The issues may be vexing, but the surroundings will be lush and serene when the US and Russian presidents meet today in a stately 18th century villa overlooking Lake Geneva.
The first face-to-face meeting between Joe Biden since he became US president in January and Russia’s Vladimir Putin could run four to five hours or beyond while they discuss arms control, cyber-hacking and election interference.
But in a sign of the strained ties, it will not include any meals and the two will hold separate news conferences rather than a joint one.
“No breaking of bread,” a senior US official told reporters as Biden flew to Geneva for the talks, scheduled to begin about 1pm (1100 GMT) in Villa La Grange, an elegant gray mansion set in a 30-hectare (nearly 75-acre) park.
Putin arrives first at the villa, where the two will meet Swiss president Guy Parmelin before starting their talks in the library, which contains historic leather-bound volumes, including works in Chinese, French, Persian and Turkish.
The authors represented among the thousands of books at the villa include Charles Pictet de Rochemont, a Swiss diplomat who prepared the Swiss declaration of permanent neutrality — itself likely a factor in the choice of Geneva for the summit.
Meanwhile, Switzerland is mobilising a “titanic” security effort for the meeting, deploying around 4,000 police, troops and security personnel to guard the summit from all angles.

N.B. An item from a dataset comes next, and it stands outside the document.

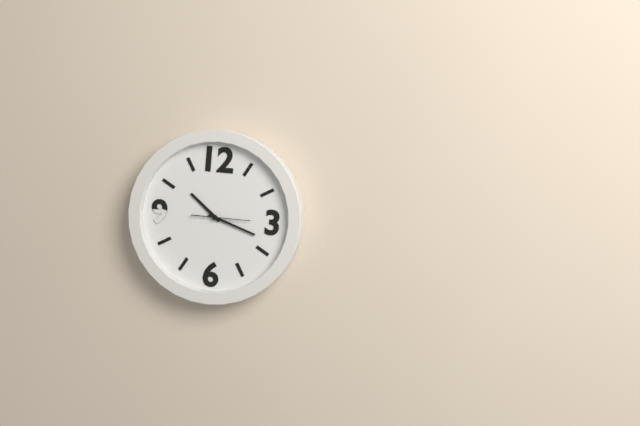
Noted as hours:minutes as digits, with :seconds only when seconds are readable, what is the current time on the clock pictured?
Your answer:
10:18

Geneva is well used to hosting heads of state visiting the United Nations and other international institutions in the Swiss city.

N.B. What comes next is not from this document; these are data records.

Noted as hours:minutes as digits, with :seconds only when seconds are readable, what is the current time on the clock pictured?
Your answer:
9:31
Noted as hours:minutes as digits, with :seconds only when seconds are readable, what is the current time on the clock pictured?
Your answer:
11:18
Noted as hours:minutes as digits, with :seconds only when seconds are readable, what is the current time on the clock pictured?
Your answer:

But such showpiece summits are rare and Switzerland is leaving little to chance for the encounter.” It’s an opportunity to show what we are capable of,” said Yvon Langel, commander of the Swiss army’s 1st Territorial Division.
For the summit, the waterfront and Lake Geneva itself will be entirely sealed off within the city centre, while airspace will be closed.

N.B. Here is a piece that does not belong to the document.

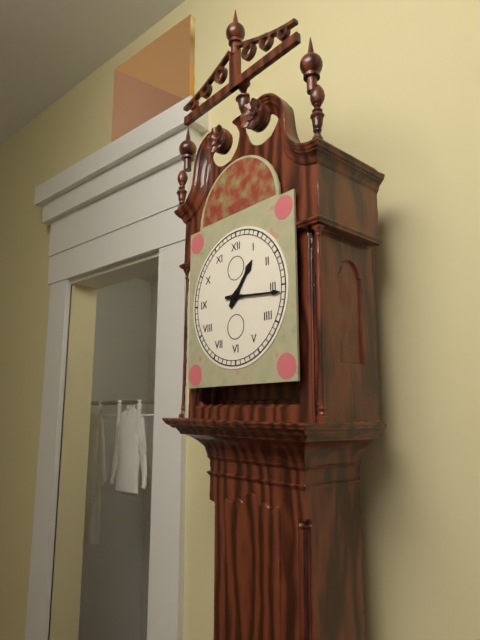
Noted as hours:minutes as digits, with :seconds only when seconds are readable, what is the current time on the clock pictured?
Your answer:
1:16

The summit venue, the La Grange villa and its surrounding park, has been ringed with two kilometres of barbed wire-topped security fencing.
“We are at the dawn of a historic moment,” said Stephane Theimer, deputy director of the Swiss national police.
“The task of the Geneva police is titanic,” he told reporters outside La Grange ahead of the summit, calling it a “gigantic deployment”.
Around 2,000 police staff — 95% of the total Geneva police workforce — have been mobilised, backed up by 900 officers from elsewhere in Switzerland. The police in neighbouring France, a few kilometres away, are also on alert.
Around a thousand troops have also been deployed, while the Swiss air force will be policing the sealed-off skies for up to 50 kilometres around the city. Helicopters and fighter jets will be on duty.
However, Colonel Pierre-Yves Eberle, head of the air force operations centre, said the summit would not be buzzed with low-flying jets “unless we had a problem” with a suspect aircraft.
The army was stationing a battalion at the airport, while a surface-to-air defence system has been deployed.
Camouflaged soldiers with backpacks and automatic weapons have been on duty outside La Grange, while police sniffer dogs have been checking out vehicles parked near the perimeter.
Mobile military radar stations with spinning scanners have been deployed on the lakeside, normally the domain of ice cream eaters taking a stroll past the small boats moored along the waterfront.